Bronchopulmonary Sequestration (BPS)

Bronchopulmonary sequestration (BPS) is a cystic mass of nonfunctioning pulmonary tissue that receives its blood supply from the systemic circulation, according to specialists at the University Center for Fetal Medicine. There are two types of BPS: intralobar and extralobar.

Evaluation

BPS can be seen on a routine prenatal ultrasound. Once noted, referral to a tertiary care center is indicated for additional testing to rule out other anomalies and complications and to follow the growth of this mass.

The prenatal evaluation should include a high-resolution ultrasound, including doppler evaluation to look for a systemic blood vessel supplying the mass, and fetal MRI to define the anatomy, aid in diagnosis and rule out complications like fetal hydrops. In addition, fetal echocardiogram should be performed to rule out cardiac anomalies and evaluate cardiac function.

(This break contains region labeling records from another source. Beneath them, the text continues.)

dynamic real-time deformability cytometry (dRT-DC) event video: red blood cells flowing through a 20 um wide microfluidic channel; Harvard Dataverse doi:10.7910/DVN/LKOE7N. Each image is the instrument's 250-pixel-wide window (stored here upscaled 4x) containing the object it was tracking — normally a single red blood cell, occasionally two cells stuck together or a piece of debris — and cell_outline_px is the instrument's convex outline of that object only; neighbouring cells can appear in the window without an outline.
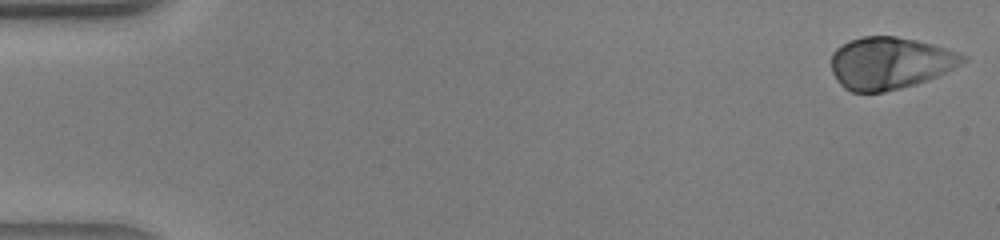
{"species": "human", "species_latin": "Homo sapiens", "temperature_condition": "warm", "stored_images_in_passage": 42, "camera_frame_rate_fps": 3000, "um_per_image_px": 0.085, "donor": {"sex": "male"}, "frame": {"image": 1, "passage_image": 1, "time_ms": 0.0, "image_size_px": [1000, 240], "cell_outline_px": [[968, 60], [936, 76], [916, 84], [884, 92], [852, 92], [844, 88], [836, 80], [832, 72], [832, 52], [836, 48], [848, 40], [864, 36], [896, 36], [916, 40], [932, 44], [968, 56]], "centroid_in_image_um": [75.61, 5.36], "position_along_channel_um": 9.4, "area_um2": 39.82}}
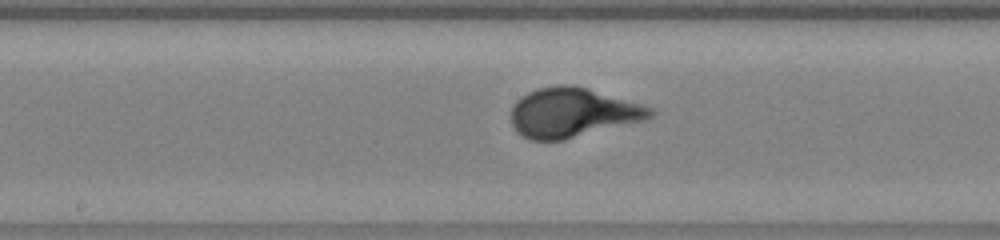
{"frame": {"image": 2, "passage_image": 22, "time_ms": 7.0, "image_size_px": [1000, 240], "cell_outline_px": [[656, 112], [652, 116], [644, 120], [564, 140], [528, 140], [516, 132], [512, 124], [512, 108], [516, 100], [520, 96], [528, 92], [540, 88], [556, 84], [572, 84], [588, 88], [640, 104], [652, 108]], "centroid_in_image_um": [48.63, 9.57], "position_along_channel_um": 199.6, "area_um2": 40.06}}
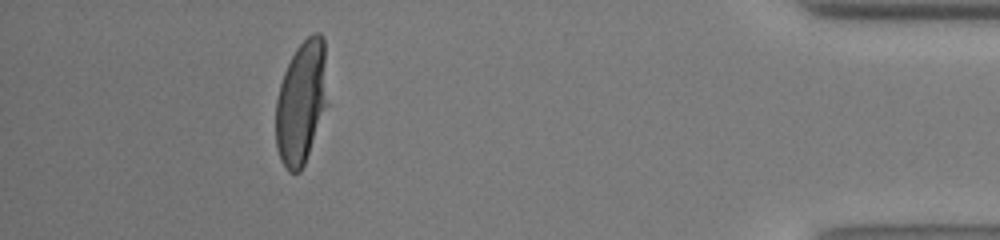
{"frame": {"image": 3, "passage_image": 38, "time_ms": 12.333, "image_size_px": [1000, 240], "cell_outline_px": [[324, 104], [304, 164], [300, 172], [288, 172], [280, 160], [276, 148], [276, 100], [280, 84], [284, 72], [296, 48], [312, 32], [320, 32], [324, 36]], "centroid_in_image_um": [25.53, 8.69], "position_along_channel_um": 409.7, "area_um2": 35.6}}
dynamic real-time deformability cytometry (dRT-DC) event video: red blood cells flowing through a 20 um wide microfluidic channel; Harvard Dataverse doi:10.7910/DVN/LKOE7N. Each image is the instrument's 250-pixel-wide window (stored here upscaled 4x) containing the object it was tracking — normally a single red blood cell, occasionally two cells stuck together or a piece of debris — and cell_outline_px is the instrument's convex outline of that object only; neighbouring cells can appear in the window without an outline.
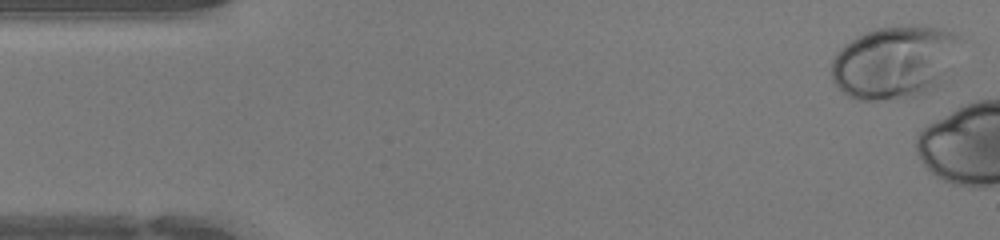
{"species": "human", "species_latin": "Homo sapiens", "temperature_condition": "warm", "stored_images_in_passage": 5, "camera_frame_rate_fps": 3000, "um_per_image_px": 0.085, "donor": {"sex": "female"}, "frame": {"image": 1, "passage_image": 1, "time_ms": 0.0, "image_size_px": [1000, 240], "cell_outline_px": [[960, 40], [944, 84], [924, 96], [896, 100], [860, 100], [848, 96], [832, 80], [832, 60], [840, 48], [844, 44], [856, 36], [876, 28], [912, 24], [920, 24], [940, 28], [952, 32], [960, 36]], "centroid_in_image_um": [76.07, 5.3], "position_along_channel_um": 8.9, "area_um2": 55.66}}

brochopulmonary sequestrian (BPS)

A MRI (right) shows a left lower intralobar sequestrian indicated by the arrow. Ultrasound doppler also demonstrated a large systemic feeding vessel arising from the descending aorta.

 

The growth of these masses is variable until the time of delivery. Once detected, these lesions should be followed closely throughout gestation. If there is mass effect on the mediastinum, then delivery should occur at a tertiary care center where a pediatric surgeon, neonatal intensive care unit (NICU) and extracorporeal membrane oxygenation (ECMO) are available.

Treatment

Treatment of BPS varies from case to case. Fetal intervention may be needed if the fetus develops hydrops. Treatment of the fetus depends on gestational age and the type of BPS. Fetuses developing hydrops at 30 weeks or later may be considered for early delivery and resection of the mass at birth using a specialized delivery called the EXIT procedure. Fetuses with intrathoracic BPS who develop hydrops prior to 30 weeks may be candidates for fetal surgery to resect the mass, or if there is a large pleural effusion, the placement of a thoracoamniotic shunt to relieve the pressure.

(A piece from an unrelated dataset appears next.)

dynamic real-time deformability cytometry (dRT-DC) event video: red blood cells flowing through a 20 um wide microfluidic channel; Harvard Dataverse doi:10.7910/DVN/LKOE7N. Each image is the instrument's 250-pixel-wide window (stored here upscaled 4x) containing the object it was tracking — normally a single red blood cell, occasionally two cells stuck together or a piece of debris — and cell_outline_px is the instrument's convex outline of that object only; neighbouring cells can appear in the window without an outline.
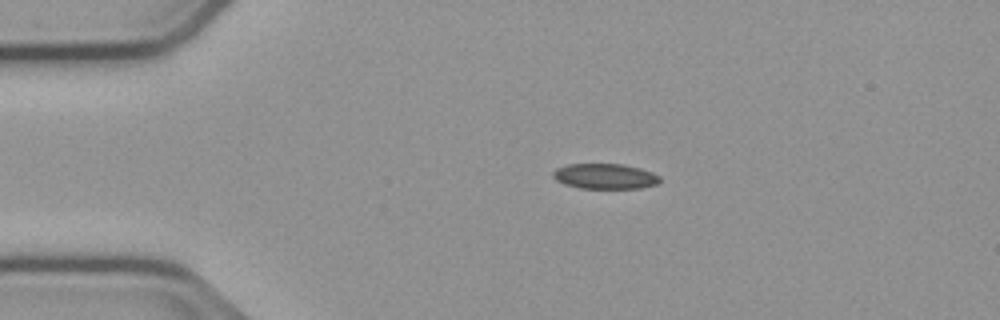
{"species": "common noctule bat (a hibernating species)", "species_latin": "Nyctalus noctula", "temperature_condition": "cold", "stored_images_in_passage": 44, "camera_frame_rate_fps": 3000, "um_per_image_px": 0.085, "animal": {"sex": "male", "body_mass_g": 23.1, "forearm_length_mm": 52.7}, "frame": {"image": 1, "passage_image": 1, "time_ms": 0.0, "image_size_px": [1000, 320], "cell_outline_px": [[660, 180], [656, 184], [640, 188], [580, 188], [564, 184], [556, 180], [552, 176], [552, 172], [556, 168], [568, 164], [624, 164], [640, 168], [652, 172], [660, 176]], "centroid_in_image_um": [51.4, 14.98], "position_along_channel_um": 33.6, "area_um2": 15.78}}
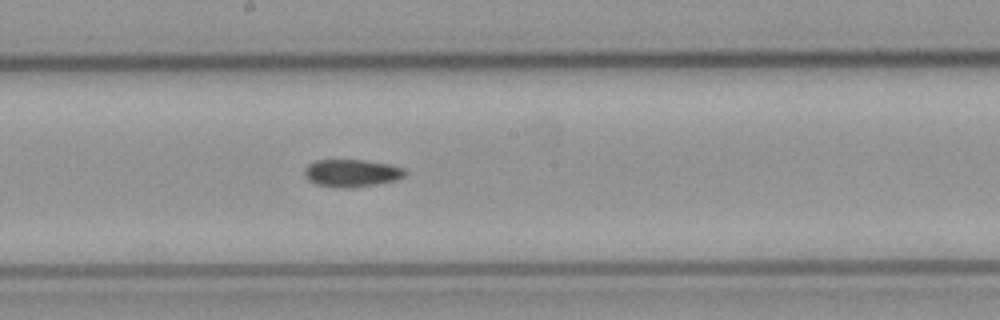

Treatment also varies due to the type of lesion. The newborn should be examined thoroughly for respiratory distress. If no symptoms are present, the newborn may be able to undergo surgical resection at approximately one month of age. Newborns who exhibit symptoms will require resection of the mass in the newborn period. Recovery time and length of hospital stay depend on the condition of the baby.